[[ Material shown open ]]

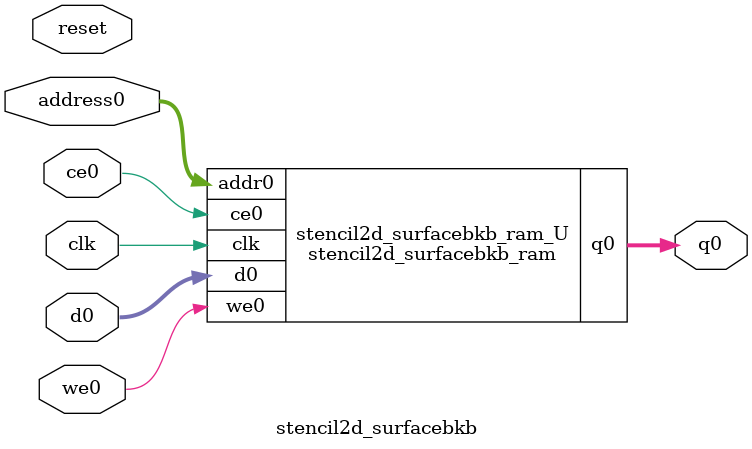
<source format=v>
`timescale 1 ns / 1 ps
module stencil2d_surfacebkb_ram (addr0, ce0, d0, we0, q0,  clk);

parameter DWIDTH = 64;
parameter AWIDTH = 16;
parameter MEM_SIZE = 64516;

input[AWIDTH-1:0] addr0;
input ce0;
input[DWIDTH-1:0] d0;
input we0;
output reg[DWIDTH-1:0] q0;
input clk;

(* ram_style = "block" *)reg [DWIDTH-1:0] ram[0:MEM_SIZE-1];




always @(posedge clk)  
begin 
    if (ce0) begin
        if (we0) 
            ram[addr0] <= d0; 
        q0 <= ram[addr0];
    end
end


endmodule

`timescale 1 ns / 1 ps
module stencil2d_surfacebkb(
    reset,
    clk,
    address0,
    ce0,
    we0,
    d0,
    q0);

parameter DataWidth = 32'd64;
parameter AddressRange = 32'd64516;
parameter AddressWidth = 32'd16;
input reset;
input clk;
input[AddressWidth - 1:0] address0;
input ce0;
input we0;
input[DataWidth - 1:0] d0;
output[DataWidth - 1:0] q0;



stencil2d_surfacebkb_ram stencil2d_surfacebkb_ram_U(
    .clk( clk ),
    .addr0( address0 ),
    .ce0( ce0 ),
    .we0( we0 ),
    .d0( d0 ),
    .q0( q0 ));

endmodule


</source>
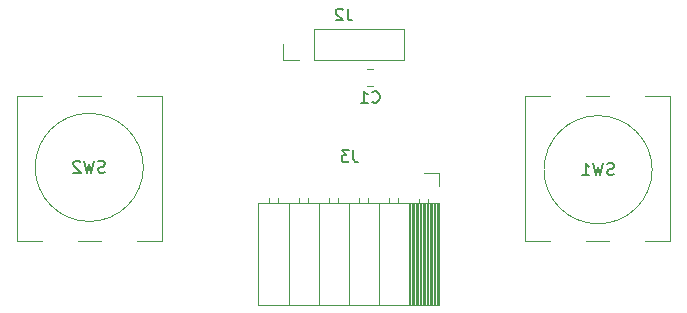
<source format=gbo>
G04 #@! TF.GenerationSoftware,KiCad,Pcbnew,(6.0.4)*
G04 #@! TF.CreationDate,2022-03-24T17:43:32+01:00*
G04 #@! TF.ProjectId,MT32pi-MiSTer,4d543332-7069-42d4-9d69-535465722e6b,rev?*
G04 #@! TF.SameCoordinates,Original*
G04 #@! TF.FileFunction,Legend,Bot*
G04 #@! TF.FilePolarity,Positive*
%FSLAX46Y46*%
G04 Gerber Fmt 4.6, Leading zero omitted, Abs format (unit mm)*
G04 Created by KiCad (PCBNEW (6.0.4)) date 2022-03-24 17:43:32*
%MOMM*%
%LPD*%
G01*
G04 APERTURE LIST*
%ADD10C,0.150000*%
%ADD11C,0.120000*%
G04 APERTURE END LIST*
D10*
X135373333Y-99504761D02*
X135230476Y-99552380D01*
X134992380Y-99552380D01*
X134897142Y-99504761D01*
X134849523Y-99457142D01*
X134801904Y-99361904D01*
X134801904Y-99266666D01*
X134849523Y-99171428D01*
X134897142Y-99123809D01*
X134992380Y-99076190D01*
X135182857Y-99028571D01*
X135278095Y-98980952D01*
X135325714Y-98933333D01*
X135373333Y-98838095D01*
X135373333Y-98742857D01*
X135325714Y-98647619D01*
X135278095Y-98600000D01*
X135182857Y-98552380D01*
X134944761Y-98552380D01*
X134801904Y-98600000D01*
X134468571Y-98552380D02*
X134230476Y-99552380D01*
X134040000Y-98838095D01*
X133849523Y-99552380D01*
X133611428Y-98552380D01*
X132706666Y-99552380D02*
X133278095Y-99552380D01*
X132992380Y-99552380D02*
X132992380Y-98552380D01*
X133087619Y-98695238D01*
X133182857Y-98790476D01*
X133278095Y-98838095D01*
X114916666Y-93337142D02*
X114964285Y-93384761D01*
X115107142Y-93432380D01*
X115202380Y-93432380D01*
X115345238Y-93384761D01*
X115440476Y-93289523D01*
X115488095Y-93194285D01*
X115535714Y-93003809D01*
X115535714Y-92860952D01*
X115488095Y-92670476D01*
X115440476Y-92575238D01*
X115345238Y-92480000D01*
X115202380Y-92432380D01*
X115107142Y-92432380D01*
X114964285Y-92480000D01*
X114916666Y-92527619D01*
X113964285Y-93432380D02*
X114535714Y-93432380D01*
X114250000Y-93432380D02*
X114250000Y-92432380D01*
X114345238Y-92575238D01*
X114440476Y-92670476D01*
X114535714Y-92718095D01*
X92293333Y-99304761D02*
X92150476Y-99352380D01*
X91912380Y-99352380D01*
X91817142Y-99304761D01*
X91769523Y-99257142D01*
X91721904Y-99161904D01*
X91721904Y-99066666D01*
X91769523Y-98971428D01*
X91817142Y-98923809D01*
X91912380Y-98876190D01*
X92102857Y-98828571D01*
X92198095Y-98780952D01*
X92245714Y-98733333D01*
X92293333Y-98638095D01*
X92293333Y-98542857D01*
X92245714Y-98447619D01*
X92198095Y-98400000D01*
X92102857Y-98352380D01*
X91864761Y-98352380D01*
X91721904Y-98400000D01*
X91388571Y-98352380D02*
X91150476Y-99352380D01*
X90960000Y-98638095D01*
X90769523Y-99352380D01*
X90531428Y-98352380D01*
X90198095Y-98447619D02*
X90150476Y-98400000D01*
X90055238Y-98352380D01*
X89817142Y-98352380D01*
X89721904Y-98400000D01*
X89674285Y-98447619D01*
X89626666Y-98542857D01*
X89626666Y-98638095D01*
X89674285Y-98780952D01*
X90245714Y-99352380D01*
X89626666Y-99352380D01*
X112833333Y-85452380D02*
X112833333Y-86166666D01*
X112880952Y-86309523D01*
X112976190Y-86404761D01*
X113119047Y-86452380D01*
X113214285Y-86452380D01*
X112404761Y-85547619D02*
X112357142Y-85500000D01*
X112261904Y-85452380D01*
X112023809Y-85452380D01*
X111928571Y-85500000D01*
X111880952Y-85547619D01*
X111833333Y-85642857D01*
X111833333Y-85738095D01*
X111880952Y-85880952D01*
X112452380Y-86452380D01*
X111833333Y-86452380D01*
X113333333Y-97452380D02*
X113333333Y-98166666D01*
X113380952Y-98309523D01*
X113476190Y-98404761D01*
X113619047Y-98452380D01*
X113714285Y-98452380D01*
X112952380Y-97452380D02*
X112333333Y-97452380D01*
X112666666Y-97833333D01*
X112523809Y-97833333D01*
X112428571Y-97880952D01*
X112380952Y-97928571D01*
X112333333Y-98023809D01*
X112333333Y-98261904D01*
X112380952Y-98357142D01*
X112428571Y-98404761D01*
X112523809Y-98452380D01*
X112809523Y-98452380D01*
X112904761Y-98404761D01*
X112952380Y-98357142D01*
D11*
X140150000Y-92850000D02*
X138030000Y-92850000D01*
X133030000Y-105150000D02*
X134970000Y-105150000D01*
X127850000Y-92850000D02*
X127850000Y-105150000D01*
X127850000Y-105150000D02*
X129970000Y-105150000D01*
X140150000Y-105150000D02*
X140150000Y-92850000D01*
X134970000Y-92850000D02*
X133030000Y-92850000D01*
X129970000Y-92850000D02*
X127850000Y-92850000D01*
X138030000Y-105150000D02*
X140150000Y-105150000D01*
X138619050Y-99100000D02*
G75*
G03*
X138619050Y-99100000I-4579050J0D01*
G01*
X114488748Y-92035000D02*
X115011252Y-92035000D01*
X114488748Y-90565000D02*
X115011252Y-90565000D01*
X95030000Y-105150000D02*
X97150000Y-105150000D01*
X84850000Y-105150000D02*
X86970000Y-105150000D01*
X91970000Y-92850000D02*
X90030000Y-92850000D01*
X97150000Y-92850000D02*
X95030000Y-92850000D01*
X90030000Y-105150000D02*
X91970000Y-105150000D01*
X97150000Y-105150000D02*
X97150000Y-92850000D01*
X84850000Y-92850000D02*
X84850000Y-105150000D01*
X86970000Y-92850000D02*
X84850000Y-92850000D01*
X95539050Y-98900000D02*
G75*
G03*
X95539050Y-98900000I-4579050J0D01*
G01*
X109960000Y-87160000D02*
X109960000Y-89820000D01*
X107360000Y-89820000D02*
X108690000Y-89820000D01*
X117640000Y-87160000D02*
X117640000Y-89820000D01*
X107360000Y-88490000D02*
X107360000Y-89820000D01*
X109960000Y-87160000D02*
X117640000Y-87160000D01*
X109960000Y-89820000D02*
X117640000Y-89820000D01*
X112020000Y-101910000D02*
X112020000Y-101500000D01*
X105250000Y-110540000D02*
X105250000Y-101910000D01*
X118010000Y-110540000D02*
X118010000Y-101910000D01*
X114560000Y-101910000D02*
X114560000Y-101500000D01*
X118364290Y-110540000D02*
X118364290Y-101910000D01*
X118718575Y-110540000D02*
X118718575Y-101910000D01*
X120017620Y-110540000D02*
X120017620Y-101910000D01*
X119545240Y-110540000D02*
X119545240Y-101910000D01*
X118920000Y-101910000D02*
X118920000Y-101560000D01*
X118600480Y-110540000D02*
X118600480Y-101910000D01*
X113840000Y-101910000D02*
X113840000Y-101500000D01*
X120490000Y-110540000D02*
X120490000Y-101910000D01*
X119663335Y-110540000D02*
X119663335Y-101910000D01*
X119427145Y-110540000D02*
X119427145Y-101910000D01*
X119190955Y-110540000D02*
X119190955Y-101910000D01*
X116380000Y-101910000D02*
X116380000Y-101500000D01*
X120610000Y-99340000D02*
X119280000Y-99340000D01*
X118954765Y-110540000D02*
X118954765Y-101910000D01*
X118482385Y-110540000D02*
X118482385Y-101910000D01*
X120610000Y-100450000D02*
X120610000Y-99340000D01*
X112930000Y-110540000D02*
X112930000Y-101910000D01*
X120610000Y-110540000D02*
X105250000Y-110540000D01*
X109480000Y-101910000D02*
X109480000Y-101500000D01*
X119781430Y-110540000D02*
X119781430Y-101910000D01*
X108760000Y-101910000D02*
X108760000Y-101500000D01*
X106940000Y-101910000D02*
X106940000Y-101500000D01*
X118128100Y-110540000D02*
X118128100Y-101910000D01*
X120610000Y-110540000D02*
X120610000Y-101910000D01*
X120371905Y-110540000D02*
X120371905Y-101910000D01*
X118836670Y-110540000D02*
X118836670Y-101910000D01*
X120610000Y-101910000D02*
X105250000Y-101910000D01*
X118246195Y-110540000D02*
X118246195Y-101910000D01*
X117100000Y-101910000D02*
X117100000Y-101500000D01*
X115470000Y-110540000D02*
X115470000Y-101910000D01*
X119640000Y-101910000D02*
X119640000Y-101560000D01*
X120135715Y-110540000D02*
X120135715Y-101910000D01*
X110390000Y-110540000D02*
X110390000Y-101910000D01*
X119899525Y-110540000D02*
X119899525Y-101910000D01*
X119309050Y-110540000D02*
X119309050Y-101910000D01*
X119072860Y-110540000D02*
X119072860Y-101910000D01*
X111300000Y-101910000D02*
X111300000Y-101500000D01*
X107850000Y-110540000D02*
X107850000Y-101910000D01*
X106220000Y-101910000D02*
X106220000Y-101500000D01*
X120253810Y-110540000D02*
X120253810Y-101910000D01*
M02*

</source>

[[ Material shown closed ]]

# Job:
Return the span of lines in the data above that opens at the line with "X134468571Y-98552380D02*" and closes at the line with "X114916666Y-93337142D02*", exactly, ends included, nothing else.

# Solution to the problem:
X134468571Y-98552380D02*
X134230476Y-99552380D01*
X134040000Y-98838095D01*
X133849523Y-99552380D01*
X133611428Y-98552380D01*
X132706666Y-99552380D02*
X133278095Y-99552380D01*
X132992380Y-99552380D02*
X132992380Y-98552380D01*
X133087619Y-98695238D01*
X133182857Y-98790476D01*
X133278095Y-98838095D01*
X114916666Y-93337142D02*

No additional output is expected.